Make Sure The Device in Discovery Mode
Just because the Bluetooth devices are near each other, that doesn’t mean that they will be able to detect each other to pair up. To be discovered, the devices need to be in discovery mode and the way this is done going to depend on the device that you are using. How this is done will be in the manual that came with your device.
Boot Your Phone Into Safe Mode
Apps aren’t always perfectly made, and when they are poorly coded, they can cause problems, and that includes Bluetooth issues. How you get into safe mode may depend on what device you are using, but you can try some methods that have been known to work on almost every phone.
For example, you can try pressing the power button until you see the power off option. Long-press on the power off button until you see the option to boot into safe mode and then tap OK. If this doesn’t work, you can try turning off your phone like you normally would and when you turn in back on press the Volume down and Volume up at the same time until it turns on with the words Safe Mode towards the bottom of the display.
Pairing With the Wrong Device?
Do your Bluetooth speakers keep pairing up with another device and not yours? Sometimes devices try to turn on their standard connection and connect to the last device they paired up with.
This can easily be fixed by just turning off that device so your Bluetooth speakers can pair with your phone and not someone else’s.
Are the devices fully charged? If the battery is too low on either device’s that could explain why you’re having such a hard time pairing them.
USB 3.0 is great and is something I use every single day, but it can also be the culprit as to why some devices can’t pair up. USB 3.0 could be interfering with your Bluetooth device’s and trying to pair them up again but this time away from your computer could be the solution.
Are your Bluetooth devices up to date? Even if you have the slightest doubt, make sure that the firmware is up to date and that way if it’s a bug that is causing you problems, the problems will go away with the update.
Other Possible Solutions
Every device has its particular profile that tells you what it’s able to connect with, so make sure that the devices you are trying to pair can be paired with each other.
Don’t forget that not every device uses Bluetooth to connect to another device. You may instead need to use technology such as NFC, Wireless HD, ANT+, etc. Some of us may be accustomed to using Bluetooth that we forget that other techniques exist.
How to Get the Best Bluetooth Experience Possible
Not all devices are created equal, but if your device allows you to use Bluetooth for different things, try unselecting the thing you’re not going to be using them for.
For example, let’s say that your phone is paired with a tablet, but the connection allows you to use the Bluetooth connection for either Media Audio, Phone audio, Message Access or Contact Sharing, disable the options you’re not going to need.
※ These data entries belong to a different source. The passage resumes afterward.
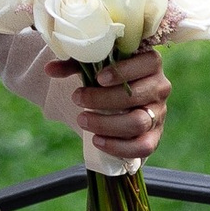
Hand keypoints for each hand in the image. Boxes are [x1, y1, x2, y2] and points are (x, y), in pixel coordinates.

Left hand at [74, 46, 168, 163]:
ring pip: (137, 122)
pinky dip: (118, 146)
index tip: (98, 78)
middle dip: (102, 100)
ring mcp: (159, 113)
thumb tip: (49, 69)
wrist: (117, 101)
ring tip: (82, 120)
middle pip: (135, 96)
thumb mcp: (93, 66)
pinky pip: (143, 147)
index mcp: (151, 63)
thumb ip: (73, 65)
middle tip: (77, 98)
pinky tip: (97, 140)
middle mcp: (160, 88)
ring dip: (105, 124)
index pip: (147, 63)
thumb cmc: (106, 78)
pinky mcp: (154, 136)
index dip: (124, 72)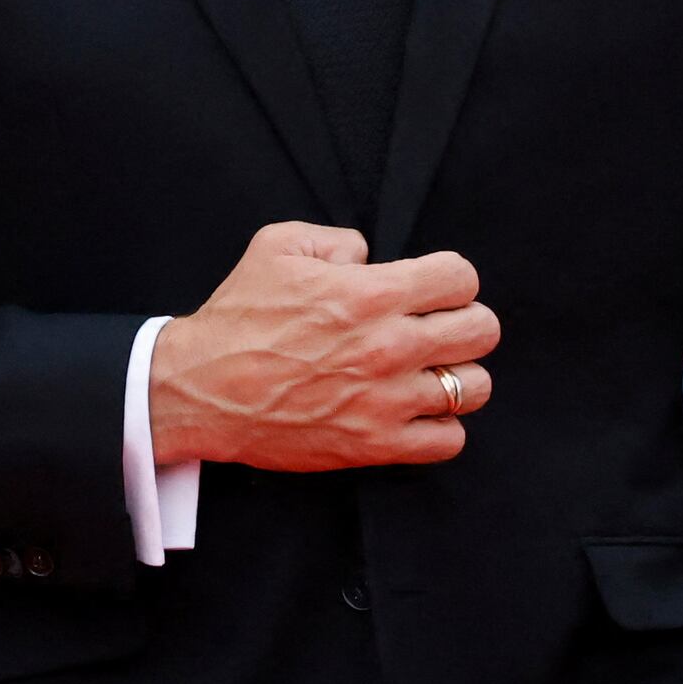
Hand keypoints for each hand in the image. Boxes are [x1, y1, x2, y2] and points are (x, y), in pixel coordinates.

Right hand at [146, 223, 498, 473]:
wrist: (199, 390)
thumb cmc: (236, 321)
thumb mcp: (276, 247)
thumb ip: (335, 239)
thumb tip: (368, 255)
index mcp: (370, 293)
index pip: (462, 277)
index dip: (451, 279)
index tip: (431, 290)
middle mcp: (388, 346)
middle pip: (483, 330)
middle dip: (465, 323)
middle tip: (438, 329)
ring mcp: (386, 400)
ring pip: (474, 388)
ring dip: (458, 377)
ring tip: (430, 374)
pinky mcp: (375, 445)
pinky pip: (448, 440)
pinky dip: (441, 427)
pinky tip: (416, 413)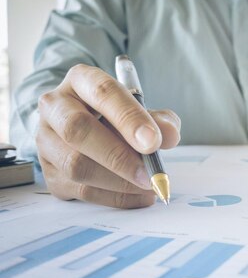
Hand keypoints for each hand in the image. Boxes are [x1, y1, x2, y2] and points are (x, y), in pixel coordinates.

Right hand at [37, 64, 180, 207]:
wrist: (88, 131)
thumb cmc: (117, 116)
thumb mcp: (141, 110)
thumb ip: (159, 120)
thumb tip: (170, 135)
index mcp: (81, 80)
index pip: (103, 93)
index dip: (129, 118)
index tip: (154, 142)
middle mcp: (55, 106)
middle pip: (78, 130)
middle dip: (119, 156)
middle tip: (150, 173)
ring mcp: (46, 140)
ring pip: (76, 165)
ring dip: (118, 181)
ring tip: (149, 185)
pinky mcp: (49, 171)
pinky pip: (81, 190)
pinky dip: (115, 197)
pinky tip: (139, 196)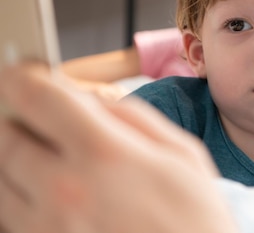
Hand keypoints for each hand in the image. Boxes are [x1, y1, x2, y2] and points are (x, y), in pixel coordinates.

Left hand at [0, 63, 236, 232]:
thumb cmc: (196, 222)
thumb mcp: (182, 154)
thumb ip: (131, 116)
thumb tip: (88, 100)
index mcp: (105, 155)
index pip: (38, 98)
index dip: (21, 78)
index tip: (19, 74)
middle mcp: (64, 192)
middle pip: (7, 139)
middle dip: (20, 124)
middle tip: (42, 124)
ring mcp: (47, 230)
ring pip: (0, 182)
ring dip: (18, 165)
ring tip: (55, 168)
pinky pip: (11, 222)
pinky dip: (24, 203)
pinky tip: (61, 203)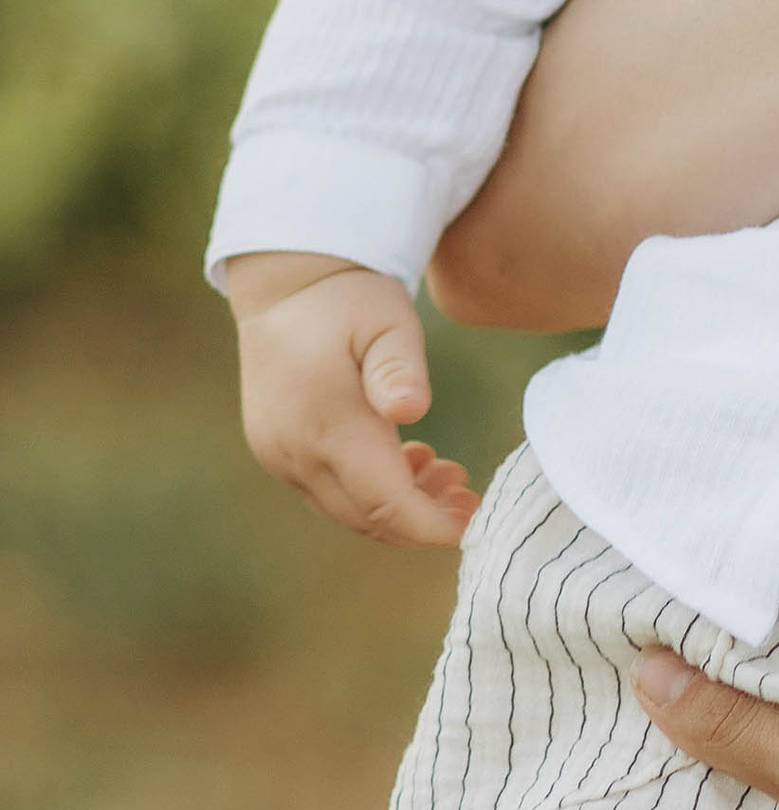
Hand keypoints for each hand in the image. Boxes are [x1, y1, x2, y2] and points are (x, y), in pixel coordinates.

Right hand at [227, 251, 479, 547]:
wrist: (284, 284)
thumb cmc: (348, 299)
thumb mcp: (388, 320)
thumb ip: (400, 368)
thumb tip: (411, 410)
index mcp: (327, 423)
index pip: (385, 504)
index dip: (431, 525)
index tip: (474, 523)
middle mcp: (294, 451)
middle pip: (366, 518)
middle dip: (421, 521)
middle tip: (467, 495)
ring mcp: (278, 455)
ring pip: (346, 510)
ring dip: (397, 507)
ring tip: (447, 474)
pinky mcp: (274, 451)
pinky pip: (326, 491)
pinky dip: (368, 492)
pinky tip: (406, 461)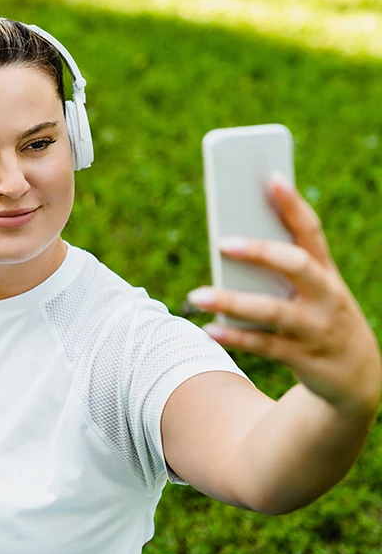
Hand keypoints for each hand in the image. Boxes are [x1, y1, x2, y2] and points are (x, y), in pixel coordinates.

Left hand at [186, 175, 381, 413]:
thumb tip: (226, 240)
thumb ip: (277, 267)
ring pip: (273, 311)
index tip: (271, 177)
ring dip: (232, 302)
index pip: (311, 230)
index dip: (292, 204)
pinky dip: (235, 337)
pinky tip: (209, 329)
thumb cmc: (318, 315)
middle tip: (223, 242)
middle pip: (296, 265)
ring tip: (196, 295)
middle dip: (261, 251)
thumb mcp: (311, 290)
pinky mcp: (304, 358)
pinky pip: (265, 346)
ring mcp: (316, 328)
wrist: (359, 376)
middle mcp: (326, 295)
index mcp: (326, 270)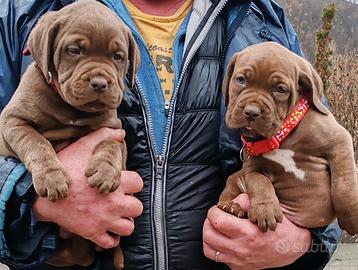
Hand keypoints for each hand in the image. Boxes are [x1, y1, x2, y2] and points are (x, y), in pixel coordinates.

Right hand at [33, 128, 143, 248]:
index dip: (133, 184)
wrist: (42, 194)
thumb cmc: (63, 169)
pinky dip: (111, 238)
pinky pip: (110, 242)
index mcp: (115, 182)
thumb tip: (120, 132)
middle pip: (137, 208)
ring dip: (124, 222)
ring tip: (116, 216)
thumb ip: (102, 137)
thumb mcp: (82, 147)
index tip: (124, 184)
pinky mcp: (92, 233)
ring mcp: (103, 220)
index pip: (139, 184)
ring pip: (128, 227)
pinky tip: (107, 229)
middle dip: (131, 205)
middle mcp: (113, 203)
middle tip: (121, 202)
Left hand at [203, 194, 311, 268]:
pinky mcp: (239, 267)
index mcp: (247, 232)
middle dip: (208, 222)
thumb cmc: (280, 227)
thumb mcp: (266, 208)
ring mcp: (239, 260)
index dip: (214, 210)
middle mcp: (241, 249)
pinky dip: (216, 248)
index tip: (218, 208)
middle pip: (208, 235)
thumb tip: (231, 202)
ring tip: (216, 229)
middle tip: (216, 217)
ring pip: (209, 249)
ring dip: (209, 236)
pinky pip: (218, 258)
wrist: (293, 248)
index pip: (217, 220)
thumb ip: (245, 201)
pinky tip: (224, 240)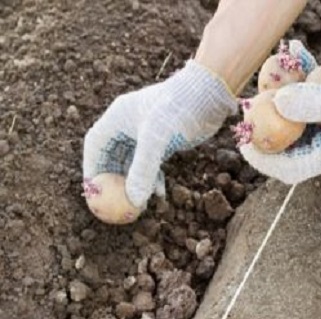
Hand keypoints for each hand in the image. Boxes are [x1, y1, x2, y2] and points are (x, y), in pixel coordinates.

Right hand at [82, 59, 237, 208]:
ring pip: (133, 163)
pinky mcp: (164, 140)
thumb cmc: (179, 108)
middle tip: (116, 204)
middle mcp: (129, 124)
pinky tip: (160, 193)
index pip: (95, 146)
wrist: (210, 93)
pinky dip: (153, 179)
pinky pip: (152, 164)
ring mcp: (147, 132)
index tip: (94, 192)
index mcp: (117, 117)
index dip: (92, 169)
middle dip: (114, 182)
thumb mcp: (157, 139)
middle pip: (112, 157)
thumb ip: (143, 169)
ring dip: (135, 183)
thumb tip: (135, 200)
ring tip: (141, 204)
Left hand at [239, 43, 320, 184]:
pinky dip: (303, 87)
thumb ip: (314, 103)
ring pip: (298, 124)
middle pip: (289, 148)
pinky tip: (299, 59)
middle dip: (268, 129)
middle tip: (250, 107)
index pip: (289, 169)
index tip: (242, 141)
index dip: (263, 159)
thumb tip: (277, 103)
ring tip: (271, 79)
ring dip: (283, 104)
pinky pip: (312, 105)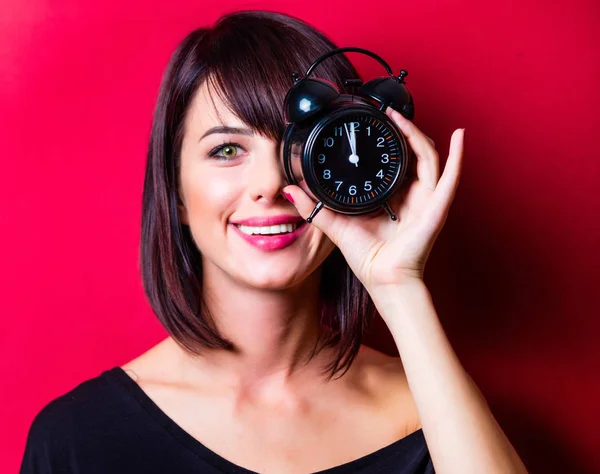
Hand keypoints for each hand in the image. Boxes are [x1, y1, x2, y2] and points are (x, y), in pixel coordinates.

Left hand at [283, 108, 463, 290]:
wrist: (383, 278)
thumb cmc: (367, 256)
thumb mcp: (335, 224)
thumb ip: (314, 206)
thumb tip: (290, 189)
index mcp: (392, 197)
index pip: (393, 161)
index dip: (386, 140)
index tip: (372, 121)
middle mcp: (412, 194)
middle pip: (411, 153)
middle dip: (401, 130)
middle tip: (386, 112)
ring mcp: (427, 198)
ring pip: (427, 156)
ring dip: (416, 133)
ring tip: (399, 115)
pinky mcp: (437, 206)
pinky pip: (450, 176)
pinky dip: (458, 155)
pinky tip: (459, 135)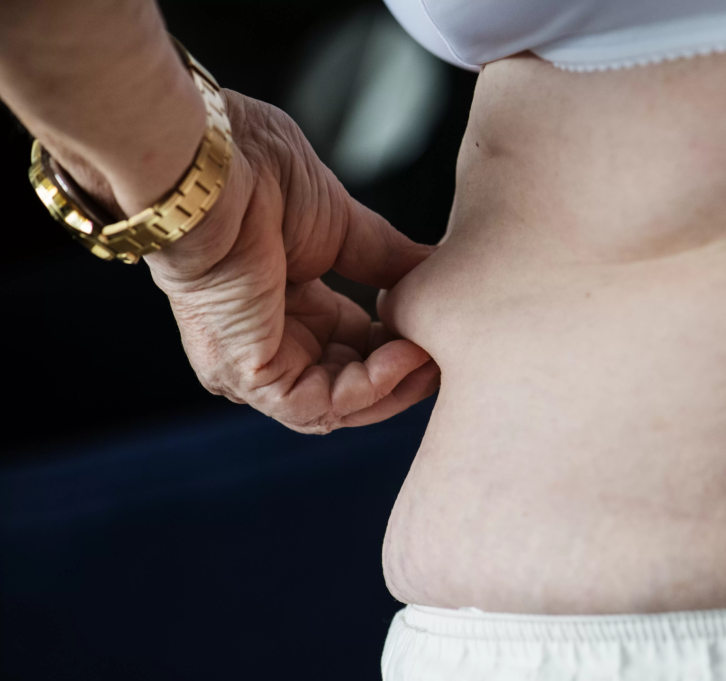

Make sure that the firmware is always up to date, sometimes the problems you experience are because of a bug and unfortunately that is only something an update can fix.
The Last Resort
You’ve tried everything, and nothing is working. Before you throw your Android device out the windows, you can try a factory reset. If you reset your device, don’t forget to backup all your information since it will wipe your phone clean of everything you ever added when you first took it out of the box.
You can perform a factory reset by going to Settings > Backup and reset > Factory data reset > Reset device.
Bluetooth problems can appear at any time, but hopefully, you don’t have to wait for an update from the manufacturer to get a solution. Hopefully, the tips in this article have helped you to put your Bluetooth issues in the past. What Bluetooth problems are you having with your device? Let me know what they are in the comments.